** TASK DETAILS **
Search the material for the word "actions" and report each line where it turns up.

** EXTRACTED ENTRIES **
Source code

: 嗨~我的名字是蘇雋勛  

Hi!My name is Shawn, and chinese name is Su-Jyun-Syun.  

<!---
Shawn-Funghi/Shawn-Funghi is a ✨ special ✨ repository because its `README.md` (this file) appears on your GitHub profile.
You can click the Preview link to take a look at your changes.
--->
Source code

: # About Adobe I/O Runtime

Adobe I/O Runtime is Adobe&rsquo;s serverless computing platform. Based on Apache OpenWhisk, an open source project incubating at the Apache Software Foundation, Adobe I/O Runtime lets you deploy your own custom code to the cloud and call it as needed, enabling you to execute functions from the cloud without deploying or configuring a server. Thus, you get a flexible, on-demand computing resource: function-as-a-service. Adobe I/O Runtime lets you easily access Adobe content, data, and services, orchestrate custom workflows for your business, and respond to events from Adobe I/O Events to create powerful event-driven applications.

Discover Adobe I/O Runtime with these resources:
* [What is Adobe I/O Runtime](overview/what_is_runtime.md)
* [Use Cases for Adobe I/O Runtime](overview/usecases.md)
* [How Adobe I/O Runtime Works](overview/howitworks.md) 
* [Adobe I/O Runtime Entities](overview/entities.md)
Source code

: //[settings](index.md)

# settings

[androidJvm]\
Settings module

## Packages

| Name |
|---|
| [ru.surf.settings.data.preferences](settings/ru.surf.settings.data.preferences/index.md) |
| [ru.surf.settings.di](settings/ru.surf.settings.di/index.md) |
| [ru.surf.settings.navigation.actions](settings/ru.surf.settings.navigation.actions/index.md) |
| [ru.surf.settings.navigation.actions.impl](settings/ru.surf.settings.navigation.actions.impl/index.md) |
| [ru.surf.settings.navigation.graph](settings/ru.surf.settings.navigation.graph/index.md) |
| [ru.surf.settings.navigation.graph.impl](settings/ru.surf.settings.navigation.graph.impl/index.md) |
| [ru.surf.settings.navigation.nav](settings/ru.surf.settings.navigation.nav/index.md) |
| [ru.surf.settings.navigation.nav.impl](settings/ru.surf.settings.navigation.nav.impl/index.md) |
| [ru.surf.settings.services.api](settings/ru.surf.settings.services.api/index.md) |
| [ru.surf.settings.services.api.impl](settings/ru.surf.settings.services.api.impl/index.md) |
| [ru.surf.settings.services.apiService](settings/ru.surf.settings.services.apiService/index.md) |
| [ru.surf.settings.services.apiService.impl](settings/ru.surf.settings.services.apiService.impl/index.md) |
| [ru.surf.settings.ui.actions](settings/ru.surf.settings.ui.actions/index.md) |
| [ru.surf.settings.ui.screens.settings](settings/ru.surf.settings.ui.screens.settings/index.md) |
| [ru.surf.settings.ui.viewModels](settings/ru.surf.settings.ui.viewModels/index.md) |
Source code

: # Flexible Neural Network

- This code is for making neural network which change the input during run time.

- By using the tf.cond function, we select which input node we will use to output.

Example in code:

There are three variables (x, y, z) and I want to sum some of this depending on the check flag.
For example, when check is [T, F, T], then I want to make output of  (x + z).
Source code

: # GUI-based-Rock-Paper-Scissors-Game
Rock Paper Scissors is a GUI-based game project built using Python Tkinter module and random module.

** COMPLETED EXERCISE **
| [ru.surf.settings.navigation.actions](settings/ru.surf.settings.navigation.actions/index.md) |
| [ru.surf.settings.navigation.actions.impl](settings/ru.surf.settings.navigation.actions.impl/index.md) |
| [ru.surf.settings.ui.actions](settings/ru.surf.settings.ui.actions/index.md) |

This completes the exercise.